[WRITTEN INSTRUCTION 1]:
Answer these questions using the text on Baratheon denial cards below.
(a) Which Agenda does the text suggest running Stannis Baratheon (KotStorm) with?
(b) Which two cards does The Laughing Storm (GotC) form draw combos with?
(c) Which card does the text contrast Melisandre (Core) with?
[WRITTEN INSTRUCTION 2]:
From the text on Baratheon denial cards below, copy the part that opens with the words containing "Brienne of Tarth" and closes with "him round 1.".

[TEXT SHOWN]:
▬▬▬▬▬▬▬▬▬▬
Brienne of Tarth (PotS) – Probably one of the strongest denial cards in the game. Nothing says denial like cannot trigger effects. If there's one piece of denial every Baratheon deck needs to have, this is it.

Stannis Baratheon (KotStorm) – Denial in a different manner, this time stopping your opponent (and you for that matter) from drawing through card effects. This is one of those cards that is very close to working, but it has problems with the fact that it can be hard to draw into him in the first place, let alone keep him alive. However, these both problems can probably be alleviated by running him with the new Black Sails (RotK) Agenda, where you'd rather have recursion over draw to begin with (so that you don't run out of cards), and the associated search plot Naval Reinforcements (RotK) will help in searching for him round 1.

The Laughing Storm (GotC) – Another of Baratheon's strongest denial cards, and also one that you should probably run in every single Baratheon deck. He protects your hand from intrigue and hand destruction, forms draw combos with Val (RotO) and Threat from the East (QoD)... and still manages to have a strong keyword, good traits and a crest. Now that's efficiency.

King Robert's Host (TWot5K) – It's big (hard to burn), often cheap (all Baratheon decks tend to run at least one King) and locks out a whole challenge type while standing. Certainly something you should consider, especially in combination with See who is Stronger (KotStorm) or other Army-tech.

Melisandre (Core) – This is another card that used to be a Baratheon staple, but has since fallen by the side due to the increase in both hard removal and blanking. The problem with her nowadays is that unlike Jhalabar Xho (TWot5K), she doesn't exactly stop your opponent from gaining power on characters, only from winning with it.

Rotten Bastard (HtS) – And finally there's this little runt. A weenie with a passive denial ability seems to be a bit counter-intuitive, since usually you want to keep your denial cards in play, not kill them for claim. However, this could possibly have a place alongside Stannis in adding more ways to choke draw effects. If you can spare the deckspace.
▬▬▬▬▬▬▬▬▬▬
[DATASET ROWS]:
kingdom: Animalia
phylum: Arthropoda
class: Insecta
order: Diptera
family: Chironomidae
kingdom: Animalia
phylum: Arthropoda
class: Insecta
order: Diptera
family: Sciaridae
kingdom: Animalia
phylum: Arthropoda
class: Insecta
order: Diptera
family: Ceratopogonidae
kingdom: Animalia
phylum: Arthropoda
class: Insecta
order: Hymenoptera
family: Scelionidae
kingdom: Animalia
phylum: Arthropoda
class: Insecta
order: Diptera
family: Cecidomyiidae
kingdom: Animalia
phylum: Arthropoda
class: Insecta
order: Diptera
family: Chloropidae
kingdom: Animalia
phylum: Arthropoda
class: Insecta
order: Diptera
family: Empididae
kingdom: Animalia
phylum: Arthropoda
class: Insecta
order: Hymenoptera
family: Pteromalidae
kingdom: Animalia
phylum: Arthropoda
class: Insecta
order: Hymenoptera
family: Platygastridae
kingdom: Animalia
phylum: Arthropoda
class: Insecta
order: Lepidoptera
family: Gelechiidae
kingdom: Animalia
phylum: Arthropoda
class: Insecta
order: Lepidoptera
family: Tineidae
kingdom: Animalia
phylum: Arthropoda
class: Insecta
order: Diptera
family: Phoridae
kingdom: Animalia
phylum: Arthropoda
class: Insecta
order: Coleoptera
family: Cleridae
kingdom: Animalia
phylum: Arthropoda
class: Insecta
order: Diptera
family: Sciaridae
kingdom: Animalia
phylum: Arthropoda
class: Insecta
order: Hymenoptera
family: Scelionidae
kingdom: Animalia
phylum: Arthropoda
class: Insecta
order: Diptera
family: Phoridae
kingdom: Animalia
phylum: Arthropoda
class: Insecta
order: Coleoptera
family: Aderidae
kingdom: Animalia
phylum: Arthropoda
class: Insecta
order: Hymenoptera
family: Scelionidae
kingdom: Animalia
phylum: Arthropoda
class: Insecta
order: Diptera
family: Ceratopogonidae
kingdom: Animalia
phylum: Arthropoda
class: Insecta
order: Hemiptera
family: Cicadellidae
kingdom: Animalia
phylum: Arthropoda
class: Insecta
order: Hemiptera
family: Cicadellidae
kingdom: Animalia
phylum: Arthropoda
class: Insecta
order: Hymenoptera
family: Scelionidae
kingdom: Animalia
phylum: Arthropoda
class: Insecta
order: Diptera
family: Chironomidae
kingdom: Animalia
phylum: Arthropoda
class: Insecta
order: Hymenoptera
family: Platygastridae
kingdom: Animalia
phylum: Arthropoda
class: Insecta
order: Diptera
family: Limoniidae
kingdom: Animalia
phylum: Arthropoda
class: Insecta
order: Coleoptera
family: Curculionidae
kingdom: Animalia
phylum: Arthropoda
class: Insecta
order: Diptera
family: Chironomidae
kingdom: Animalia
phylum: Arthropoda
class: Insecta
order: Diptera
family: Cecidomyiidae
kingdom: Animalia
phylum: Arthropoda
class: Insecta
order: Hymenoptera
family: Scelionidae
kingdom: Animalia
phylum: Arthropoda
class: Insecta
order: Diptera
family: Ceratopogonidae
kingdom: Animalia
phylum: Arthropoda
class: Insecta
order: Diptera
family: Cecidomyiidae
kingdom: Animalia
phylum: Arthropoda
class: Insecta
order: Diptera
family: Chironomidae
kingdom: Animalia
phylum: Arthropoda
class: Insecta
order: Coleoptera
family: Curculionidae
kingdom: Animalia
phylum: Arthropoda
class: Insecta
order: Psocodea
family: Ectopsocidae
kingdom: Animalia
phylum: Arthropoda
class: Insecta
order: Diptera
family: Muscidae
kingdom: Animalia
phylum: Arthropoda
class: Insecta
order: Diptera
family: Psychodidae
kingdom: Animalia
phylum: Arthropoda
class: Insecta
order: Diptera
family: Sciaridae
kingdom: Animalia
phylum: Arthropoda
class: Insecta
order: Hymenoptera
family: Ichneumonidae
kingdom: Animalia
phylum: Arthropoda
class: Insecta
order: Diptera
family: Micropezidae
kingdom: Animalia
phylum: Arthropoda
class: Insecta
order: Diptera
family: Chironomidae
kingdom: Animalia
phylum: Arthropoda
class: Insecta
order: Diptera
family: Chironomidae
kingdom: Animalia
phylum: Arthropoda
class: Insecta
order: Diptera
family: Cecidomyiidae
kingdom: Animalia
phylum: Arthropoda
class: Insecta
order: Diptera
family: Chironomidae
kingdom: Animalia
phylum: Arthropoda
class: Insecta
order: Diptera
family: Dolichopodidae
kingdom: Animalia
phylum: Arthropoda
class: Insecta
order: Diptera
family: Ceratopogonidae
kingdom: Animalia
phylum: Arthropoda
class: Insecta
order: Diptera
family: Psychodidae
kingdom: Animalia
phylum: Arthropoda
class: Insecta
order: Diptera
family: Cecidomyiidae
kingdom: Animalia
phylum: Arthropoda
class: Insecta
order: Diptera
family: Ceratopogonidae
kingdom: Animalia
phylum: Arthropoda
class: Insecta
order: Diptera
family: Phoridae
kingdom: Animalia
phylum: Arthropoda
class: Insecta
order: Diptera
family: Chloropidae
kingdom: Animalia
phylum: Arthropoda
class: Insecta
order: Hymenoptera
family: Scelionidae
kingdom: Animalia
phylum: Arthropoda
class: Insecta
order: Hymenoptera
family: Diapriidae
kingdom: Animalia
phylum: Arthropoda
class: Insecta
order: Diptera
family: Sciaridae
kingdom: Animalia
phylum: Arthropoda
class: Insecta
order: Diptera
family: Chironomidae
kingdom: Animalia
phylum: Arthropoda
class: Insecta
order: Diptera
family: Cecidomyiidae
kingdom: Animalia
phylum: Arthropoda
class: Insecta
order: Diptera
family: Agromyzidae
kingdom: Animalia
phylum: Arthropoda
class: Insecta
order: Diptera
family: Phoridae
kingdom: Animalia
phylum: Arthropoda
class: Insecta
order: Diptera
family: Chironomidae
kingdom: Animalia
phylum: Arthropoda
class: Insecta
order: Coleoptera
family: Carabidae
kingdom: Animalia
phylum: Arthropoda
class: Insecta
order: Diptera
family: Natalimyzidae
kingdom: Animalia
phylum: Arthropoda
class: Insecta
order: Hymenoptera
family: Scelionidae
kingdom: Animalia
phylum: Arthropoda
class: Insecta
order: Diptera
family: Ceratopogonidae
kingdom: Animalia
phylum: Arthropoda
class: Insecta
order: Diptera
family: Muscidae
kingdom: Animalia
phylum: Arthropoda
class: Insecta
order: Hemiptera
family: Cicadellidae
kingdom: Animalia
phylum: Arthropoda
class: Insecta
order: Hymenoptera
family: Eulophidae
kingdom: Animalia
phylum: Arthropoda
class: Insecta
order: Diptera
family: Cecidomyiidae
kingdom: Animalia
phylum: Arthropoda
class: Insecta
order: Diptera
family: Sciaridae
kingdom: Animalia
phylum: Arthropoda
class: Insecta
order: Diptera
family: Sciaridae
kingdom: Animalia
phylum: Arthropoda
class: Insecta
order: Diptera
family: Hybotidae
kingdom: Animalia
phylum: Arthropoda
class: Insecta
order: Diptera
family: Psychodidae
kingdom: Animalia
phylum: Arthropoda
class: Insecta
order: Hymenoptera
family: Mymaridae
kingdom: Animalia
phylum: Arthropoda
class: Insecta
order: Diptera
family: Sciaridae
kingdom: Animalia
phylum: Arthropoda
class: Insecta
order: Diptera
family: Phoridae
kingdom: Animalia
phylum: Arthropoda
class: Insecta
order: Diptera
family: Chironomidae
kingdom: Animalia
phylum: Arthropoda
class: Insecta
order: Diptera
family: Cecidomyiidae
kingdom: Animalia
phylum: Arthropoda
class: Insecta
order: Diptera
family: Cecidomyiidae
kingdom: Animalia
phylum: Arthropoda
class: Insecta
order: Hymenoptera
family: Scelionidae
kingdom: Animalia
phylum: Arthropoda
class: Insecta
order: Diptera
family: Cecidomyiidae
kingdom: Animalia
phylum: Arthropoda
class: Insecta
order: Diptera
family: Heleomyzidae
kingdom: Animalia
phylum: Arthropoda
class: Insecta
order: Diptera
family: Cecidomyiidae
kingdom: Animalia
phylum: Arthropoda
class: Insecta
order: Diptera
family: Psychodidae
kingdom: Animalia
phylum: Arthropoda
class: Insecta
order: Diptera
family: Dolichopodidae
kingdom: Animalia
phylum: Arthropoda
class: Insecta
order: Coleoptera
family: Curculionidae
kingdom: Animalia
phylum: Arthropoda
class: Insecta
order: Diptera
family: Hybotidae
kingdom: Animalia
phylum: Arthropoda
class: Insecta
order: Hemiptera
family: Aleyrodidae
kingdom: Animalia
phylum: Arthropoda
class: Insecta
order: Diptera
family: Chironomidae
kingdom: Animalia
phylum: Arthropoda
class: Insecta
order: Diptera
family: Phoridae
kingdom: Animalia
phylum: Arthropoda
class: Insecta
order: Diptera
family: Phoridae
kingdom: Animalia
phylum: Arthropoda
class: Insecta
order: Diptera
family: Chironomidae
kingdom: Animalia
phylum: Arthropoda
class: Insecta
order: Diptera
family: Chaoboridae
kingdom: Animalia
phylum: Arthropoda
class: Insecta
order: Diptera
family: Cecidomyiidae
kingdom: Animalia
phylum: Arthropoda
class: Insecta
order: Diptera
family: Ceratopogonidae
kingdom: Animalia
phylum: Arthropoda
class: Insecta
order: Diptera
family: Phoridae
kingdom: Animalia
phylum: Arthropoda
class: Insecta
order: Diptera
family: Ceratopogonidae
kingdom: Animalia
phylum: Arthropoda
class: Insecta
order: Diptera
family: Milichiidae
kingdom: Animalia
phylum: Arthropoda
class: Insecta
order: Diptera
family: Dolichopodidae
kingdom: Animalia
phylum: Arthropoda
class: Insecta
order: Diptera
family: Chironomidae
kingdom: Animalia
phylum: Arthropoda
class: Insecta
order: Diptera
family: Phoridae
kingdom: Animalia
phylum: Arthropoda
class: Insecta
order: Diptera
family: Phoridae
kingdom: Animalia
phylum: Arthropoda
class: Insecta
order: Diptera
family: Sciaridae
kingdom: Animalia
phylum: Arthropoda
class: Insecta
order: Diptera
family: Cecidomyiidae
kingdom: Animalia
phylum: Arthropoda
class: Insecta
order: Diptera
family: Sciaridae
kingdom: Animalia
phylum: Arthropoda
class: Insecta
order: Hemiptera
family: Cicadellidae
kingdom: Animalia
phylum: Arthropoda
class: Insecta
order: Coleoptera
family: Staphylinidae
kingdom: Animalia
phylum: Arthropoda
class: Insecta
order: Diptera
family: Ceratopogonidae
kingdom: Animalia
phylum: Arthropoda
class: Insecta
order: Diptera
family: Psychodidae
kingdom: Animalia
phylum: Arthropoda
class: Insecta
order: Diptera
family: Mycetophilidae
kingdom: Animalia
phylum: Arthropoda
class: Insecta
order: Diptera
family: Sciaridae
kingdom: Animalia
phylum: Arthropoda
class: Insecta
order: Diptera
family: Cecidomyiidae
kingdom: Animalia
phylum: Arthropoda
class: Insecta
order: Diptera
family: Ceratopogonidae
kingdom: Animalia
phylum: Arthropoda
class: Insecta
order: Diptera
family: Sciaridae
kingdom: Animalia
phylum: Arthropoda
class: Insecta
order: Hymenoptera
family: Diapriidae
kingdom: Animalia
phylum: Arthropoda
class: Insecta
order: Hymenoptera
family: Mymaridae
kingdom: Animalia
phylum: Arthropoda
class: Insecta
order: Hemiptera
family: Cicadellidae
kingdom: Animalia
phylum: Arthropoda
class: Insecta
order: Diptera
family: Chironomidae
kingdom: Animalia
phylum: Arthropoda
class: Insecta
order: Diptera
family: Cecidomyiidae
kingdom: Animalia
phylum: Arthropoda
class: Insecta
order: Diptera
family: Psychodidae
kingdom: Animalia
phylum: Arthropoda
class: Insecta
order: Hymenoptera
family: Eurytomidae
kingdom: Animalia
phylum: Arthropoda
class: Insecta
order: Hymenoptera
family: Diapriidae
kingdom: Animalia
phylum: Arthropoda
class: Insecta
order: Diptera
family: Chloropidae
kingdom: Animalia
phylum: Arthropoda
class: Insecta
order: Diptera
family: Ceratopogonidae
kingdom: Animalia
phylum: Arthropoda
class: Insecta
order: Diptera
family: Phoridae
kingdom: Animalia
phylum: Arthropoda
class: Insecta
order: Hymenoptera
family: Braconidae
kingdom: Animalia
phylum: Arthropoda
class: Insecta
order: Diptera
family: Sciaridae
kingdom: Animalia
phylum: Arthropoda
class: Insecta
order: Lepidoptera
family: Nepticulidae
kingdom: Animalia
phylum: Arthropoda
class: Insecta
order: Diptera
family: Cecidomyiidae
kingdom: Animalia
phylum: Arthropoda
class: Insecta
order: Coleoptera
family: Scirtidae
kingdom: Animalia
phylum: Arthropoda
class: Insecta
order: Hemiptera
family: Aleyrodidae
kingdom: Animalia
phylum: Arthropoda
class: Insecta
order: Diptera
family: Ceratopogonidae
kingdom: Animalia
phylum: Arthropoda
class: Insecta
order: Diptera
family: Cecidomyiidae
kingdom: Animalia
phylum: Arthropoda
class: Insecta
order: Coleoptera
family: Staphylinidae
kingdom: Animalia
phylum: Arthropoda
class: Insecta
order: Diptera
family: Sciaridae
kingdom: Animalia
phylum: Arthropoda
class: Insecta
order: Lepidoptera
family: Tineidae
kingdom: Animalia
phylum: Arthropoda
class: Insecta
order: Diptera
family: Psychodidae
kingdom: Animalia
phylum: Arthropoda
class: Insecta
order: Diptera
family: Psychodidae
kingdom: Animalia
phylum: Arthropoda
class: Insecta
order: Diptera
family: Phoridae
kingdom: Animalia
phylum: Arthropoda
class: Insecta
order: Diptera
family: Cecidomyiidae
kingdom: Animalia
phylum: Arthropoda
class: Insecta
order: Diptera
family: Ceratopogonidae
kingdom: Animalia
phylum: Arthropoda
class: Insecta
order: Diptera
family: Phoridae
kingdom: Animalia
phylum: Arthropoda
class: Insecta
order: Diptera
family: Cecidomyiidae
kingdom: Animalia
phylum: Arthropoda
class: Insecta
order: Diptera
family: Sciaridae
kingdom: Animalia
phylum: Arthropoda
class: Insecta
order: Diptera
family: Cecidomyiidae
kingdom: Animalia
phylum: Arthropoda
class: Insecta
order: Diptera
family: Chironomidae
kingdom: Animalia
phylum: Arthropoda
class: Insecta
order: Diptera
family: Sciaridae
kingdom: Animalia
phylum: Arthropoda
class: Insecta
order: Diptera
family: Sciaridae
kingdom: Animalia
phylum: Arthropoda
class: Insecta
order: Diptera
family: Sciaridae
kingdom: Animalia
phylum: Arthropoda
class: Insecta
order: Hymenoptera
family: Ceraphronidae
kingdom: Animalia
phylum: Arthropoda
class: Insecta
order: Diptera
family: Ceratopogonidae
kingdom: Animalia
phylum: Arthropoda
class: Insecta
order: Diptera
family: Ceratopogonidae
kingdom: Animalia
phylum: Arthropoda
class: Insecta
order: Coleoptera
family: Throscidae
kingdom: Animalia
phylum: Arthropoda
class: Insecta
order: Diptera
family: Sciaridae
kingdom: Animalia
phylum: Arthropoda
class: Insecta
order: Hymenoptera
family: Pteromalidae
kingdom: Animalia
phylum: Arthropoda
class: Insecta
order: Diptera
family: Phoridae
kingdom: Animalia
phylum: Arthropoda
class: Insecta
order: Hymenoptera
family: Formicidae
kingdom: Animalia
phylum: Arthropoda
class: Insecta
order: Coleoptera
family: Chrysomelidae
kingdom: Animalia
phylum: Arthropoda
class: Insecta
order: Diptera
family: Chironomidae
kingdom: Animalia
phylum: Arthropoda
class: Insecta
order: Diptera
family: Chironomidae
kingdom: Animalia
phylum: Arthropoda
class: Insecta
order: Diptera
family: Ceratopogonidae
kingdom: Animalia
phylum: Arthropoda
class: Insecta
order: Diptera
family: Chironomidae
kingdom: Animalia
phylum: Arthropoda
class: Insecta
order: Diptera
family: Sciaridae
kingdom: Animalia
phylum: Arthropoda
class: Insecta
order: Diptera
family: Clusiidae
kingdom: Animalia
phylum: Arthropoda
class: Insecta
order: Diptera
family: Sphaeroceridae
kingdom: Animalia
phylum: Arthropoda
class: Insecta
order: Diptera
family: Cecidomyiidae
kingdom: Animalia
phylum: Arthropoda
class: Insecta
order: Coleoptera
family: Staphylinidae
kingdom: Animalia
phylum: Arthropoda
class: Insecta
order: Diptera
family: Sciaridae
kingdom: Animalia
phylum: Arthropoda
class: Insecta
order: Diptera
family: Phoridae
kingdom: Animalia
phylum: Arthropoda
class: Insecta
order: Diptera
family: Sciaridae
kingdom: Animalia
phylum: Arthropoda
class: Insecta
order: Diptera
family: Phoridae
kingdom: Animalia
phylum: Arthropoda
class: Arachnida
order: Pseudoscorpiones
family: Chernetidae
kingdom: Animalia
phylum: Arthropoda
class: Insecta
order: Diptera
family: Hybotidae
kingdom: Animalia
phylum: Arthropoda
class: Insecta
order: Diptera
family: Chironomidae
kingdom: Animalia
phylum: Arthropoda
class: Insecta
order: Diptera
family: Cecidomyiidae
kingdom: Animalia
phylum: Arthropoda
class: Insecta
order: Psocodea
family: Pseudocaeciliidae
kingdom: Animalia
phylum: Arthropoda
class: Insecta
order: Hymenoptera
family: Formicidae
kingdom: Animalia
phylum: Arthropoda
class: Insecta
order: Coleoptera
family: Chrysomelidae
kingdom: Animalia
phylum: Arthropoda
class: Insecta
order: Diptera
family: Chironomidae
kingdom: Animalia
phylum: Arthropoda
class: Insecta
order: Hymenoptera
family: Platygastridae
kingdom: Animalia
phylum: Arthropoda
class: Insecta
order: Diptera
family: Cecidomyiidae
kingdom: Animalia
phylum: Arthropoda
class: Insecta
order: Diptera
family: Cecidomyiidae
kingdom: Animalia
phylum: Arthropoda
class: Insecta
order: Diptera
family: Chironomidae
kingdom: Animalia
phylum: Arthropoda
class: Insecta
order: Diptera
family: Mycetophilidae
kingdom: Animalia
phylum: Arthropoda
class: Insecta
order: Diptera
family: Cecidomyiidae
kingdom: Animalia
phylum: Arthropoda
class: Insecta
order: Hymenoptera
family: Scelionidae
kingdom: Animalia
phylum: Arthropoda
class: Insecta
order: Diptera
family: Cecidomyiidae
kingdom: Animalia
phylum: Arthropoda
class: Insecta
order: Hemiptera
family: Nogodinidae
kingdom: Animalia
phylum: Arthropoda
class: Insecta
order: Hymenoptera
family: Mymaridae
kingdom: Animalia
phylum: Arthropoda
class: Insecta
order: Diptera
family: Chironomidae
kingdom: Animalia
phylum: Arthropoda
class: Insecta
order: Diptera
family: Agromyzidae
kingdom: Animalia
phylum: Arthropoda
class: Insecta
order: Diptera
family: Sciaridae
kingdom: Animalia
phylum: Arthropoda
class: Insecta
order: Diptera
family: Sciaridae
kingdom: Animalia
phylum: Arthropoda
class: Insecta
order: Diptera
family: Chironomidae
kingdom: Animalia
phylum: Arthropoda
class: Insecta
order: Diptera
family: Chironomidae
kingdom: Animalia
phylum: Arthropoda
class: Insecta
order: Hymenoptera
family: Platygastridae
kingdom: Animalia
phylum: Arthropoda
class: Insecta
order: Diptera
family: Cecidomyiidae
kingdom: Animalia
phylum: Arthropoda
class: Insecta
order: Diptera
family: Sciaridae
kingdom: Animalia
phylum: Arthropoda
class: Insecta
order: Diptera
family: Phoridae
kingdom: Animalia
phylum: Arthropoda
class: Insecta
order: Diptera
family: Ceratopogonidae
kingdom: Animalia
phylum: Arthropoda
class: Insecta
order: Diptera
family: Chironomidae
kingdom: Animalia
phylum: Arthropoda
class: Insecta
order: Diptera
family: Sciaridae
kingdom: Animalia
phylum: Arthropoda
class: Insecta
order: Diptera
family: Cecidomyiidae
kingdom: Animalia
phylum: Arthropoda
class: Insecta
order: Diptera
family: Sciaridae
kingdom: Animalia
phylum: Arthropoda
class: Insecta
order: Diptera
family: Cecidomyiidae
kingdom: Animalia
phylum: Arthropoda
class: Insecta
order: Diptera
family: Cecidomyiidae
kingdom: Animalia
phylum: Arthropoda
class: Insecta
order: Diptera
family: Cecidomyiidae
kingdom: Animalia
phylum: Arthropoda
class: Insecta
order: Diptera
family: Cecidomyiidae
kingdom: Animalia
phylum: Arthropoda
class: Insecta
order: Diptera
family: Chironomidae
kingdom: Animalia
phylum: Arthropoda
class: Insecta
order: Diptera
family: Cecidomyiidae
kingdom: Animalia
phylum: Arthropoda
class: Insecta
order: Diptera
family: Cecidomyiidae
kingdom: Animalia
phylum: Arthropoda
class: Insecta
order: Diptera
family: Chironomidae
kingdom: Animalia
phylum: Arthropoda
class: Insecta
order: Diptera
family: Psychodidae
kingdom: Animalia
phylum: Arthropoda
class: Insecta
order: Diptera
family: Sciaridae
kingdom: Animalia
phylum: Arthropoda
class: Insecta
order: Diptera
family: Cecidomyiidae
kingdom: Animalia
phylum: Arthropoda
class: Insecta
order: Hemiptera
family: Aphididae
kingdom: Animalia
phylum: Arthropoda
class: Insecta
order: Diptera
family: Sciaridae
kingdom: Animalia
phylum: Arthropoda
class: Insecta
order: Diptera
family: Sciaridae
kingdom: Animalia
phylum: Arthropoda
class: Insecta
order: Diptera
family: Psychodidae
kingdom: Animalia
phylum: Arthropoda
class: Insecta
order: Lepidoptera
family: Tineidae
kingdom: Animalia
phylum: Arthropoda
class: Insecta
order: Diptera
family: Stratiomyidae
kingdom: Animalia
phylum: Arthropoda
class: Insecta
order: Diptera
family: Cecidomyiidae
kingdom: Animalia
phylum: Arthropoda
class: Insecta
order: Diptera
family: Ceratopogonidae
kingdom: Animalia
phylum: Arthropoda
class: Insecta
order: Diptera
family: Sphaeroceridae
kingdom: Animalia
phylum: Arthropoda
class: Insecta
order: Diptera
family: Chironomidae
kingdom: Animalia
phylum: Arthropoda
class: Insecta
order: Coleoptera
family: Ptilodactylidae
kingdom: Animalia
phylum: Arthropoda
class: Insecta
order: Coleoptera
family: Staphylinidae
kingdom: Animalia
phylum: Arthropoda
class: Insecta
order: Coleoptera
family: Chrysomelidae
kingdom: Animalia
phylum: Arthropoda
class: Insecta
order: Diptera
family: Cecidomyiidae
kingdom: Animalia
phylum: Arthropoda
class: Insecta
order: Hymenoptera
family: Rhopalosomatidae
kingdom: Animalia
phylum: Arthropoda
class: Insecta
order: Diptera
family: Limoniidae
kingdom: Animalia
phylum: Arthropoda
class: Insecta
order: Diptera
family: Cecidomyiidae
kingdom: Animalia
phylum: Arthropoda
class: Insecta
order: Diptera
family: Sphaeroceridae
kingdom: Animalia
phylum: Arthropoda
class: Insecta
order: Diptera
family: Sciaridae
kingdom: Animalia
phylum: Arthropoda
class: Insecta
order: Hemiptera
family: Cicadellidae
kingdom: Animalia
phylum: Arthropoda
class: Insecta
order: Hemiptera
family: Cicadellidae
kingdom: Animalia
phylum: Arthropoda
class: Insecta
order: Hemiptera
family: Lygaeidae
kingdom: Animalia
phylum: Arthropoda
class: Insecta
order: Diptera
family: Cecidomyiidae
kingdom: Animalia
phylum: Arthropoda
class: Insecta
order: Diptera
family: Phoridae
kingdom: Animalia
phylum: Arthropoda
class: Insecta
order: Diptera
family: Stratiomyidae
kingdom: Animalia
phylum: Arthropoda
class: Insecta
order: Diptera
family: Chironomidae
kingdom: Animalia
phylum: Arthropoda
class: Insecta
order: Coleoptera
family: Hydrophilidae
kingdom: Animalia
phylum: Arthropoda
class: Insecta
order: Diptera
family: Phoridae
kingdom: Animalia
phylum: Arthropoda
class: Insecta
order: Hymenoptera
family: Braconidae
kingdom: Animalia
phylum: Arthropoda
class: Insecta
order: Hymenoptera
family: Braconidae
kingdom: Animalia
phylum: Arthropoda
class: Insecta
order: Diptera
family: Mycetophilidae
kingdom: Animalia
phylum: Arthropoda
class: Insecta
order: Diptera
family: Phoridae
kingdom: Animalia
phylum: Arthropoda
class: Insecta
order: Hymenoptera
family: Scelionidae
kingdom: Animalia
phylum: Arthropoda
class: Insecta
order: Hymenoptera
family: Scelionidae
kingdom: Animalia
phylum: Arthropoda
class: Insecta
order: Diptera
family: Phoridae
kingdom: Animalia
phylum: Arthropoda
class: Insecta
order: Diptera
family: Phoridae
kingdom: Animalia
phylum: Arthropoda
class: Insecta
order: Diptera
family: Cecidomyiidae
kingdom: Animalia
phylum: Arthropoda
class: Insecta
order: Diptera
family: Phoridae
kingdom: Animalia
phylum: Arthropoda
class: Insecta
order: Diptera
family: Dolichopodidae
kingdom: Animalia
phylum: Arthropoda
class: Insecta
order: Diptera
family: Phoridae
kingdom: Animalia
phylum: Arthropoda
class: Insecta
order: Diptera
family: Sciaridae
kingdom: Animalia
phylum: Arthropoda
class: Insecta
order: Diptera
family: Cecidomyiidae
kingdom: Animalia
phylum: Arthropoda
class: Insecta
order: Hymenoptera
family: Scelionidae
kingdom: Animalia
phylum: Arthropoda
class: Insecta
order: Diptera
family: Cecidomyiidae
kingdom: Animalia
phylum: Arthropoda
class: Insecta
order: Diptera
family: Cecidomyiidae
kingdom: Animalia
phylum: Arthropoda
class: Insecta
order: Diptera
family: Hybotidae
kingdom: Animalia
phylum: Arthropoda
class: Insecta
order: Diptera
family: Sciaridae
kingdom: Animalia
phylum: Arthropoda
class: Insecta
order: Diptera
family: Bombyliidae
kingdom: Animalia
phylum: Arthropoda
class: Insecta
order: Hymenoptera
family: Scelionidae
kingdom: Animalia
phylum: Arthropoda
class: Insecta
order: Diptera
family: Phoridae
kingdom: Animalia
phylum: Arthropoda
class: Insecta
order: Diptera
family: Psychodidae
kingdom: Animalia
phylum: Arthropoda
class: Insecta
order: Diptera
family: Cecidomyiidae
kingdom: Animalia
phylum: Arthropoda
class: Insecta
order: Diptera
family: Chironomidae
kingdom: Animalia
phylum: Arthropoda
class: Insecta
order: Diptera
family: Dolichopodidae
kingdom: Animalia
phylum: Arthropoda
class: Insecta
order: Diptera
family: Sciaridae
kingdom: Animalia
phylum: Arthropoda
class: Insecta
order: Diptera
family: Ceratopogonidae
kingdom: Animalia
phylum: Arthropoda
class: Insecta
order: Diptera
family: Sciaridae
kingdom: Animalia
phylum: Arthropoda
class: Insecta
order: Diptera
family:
▬▬▬▬▬▬▬▬▬▬
[RESPONSE 1]:
(a) Black Sails (RotK)
(b) Val (RotO) and Threat from the East (QoD)
(c) Jhalabar Xho (TWot5K)

[RESPONSE 2]:
Brienne of Tarth (PotS) – Probably one of the strongest denial cards in the game. Nothing says denial like cannot trigger effects. If there's one piece of denial every Baratheon deck needs to have, this is it.

Stannis Baratheon (KotStorm) – Denial in a different manner, this time stopping your opponent (and you for that matter) from drawing through card effects. This is one of those cards that is very close to working, but it has problems with the fact that it can be hard to draw into him in the first place, let alone keep him alive. However, these both problems can probably be alleviated by running him with the new Black Sails (RotK) Agenda, where you'd rather have recursion over draw to begin with (so that you don't run out of cards), and the associated search plot Naval Reinforcements (RotK) will help in searching for him round 1.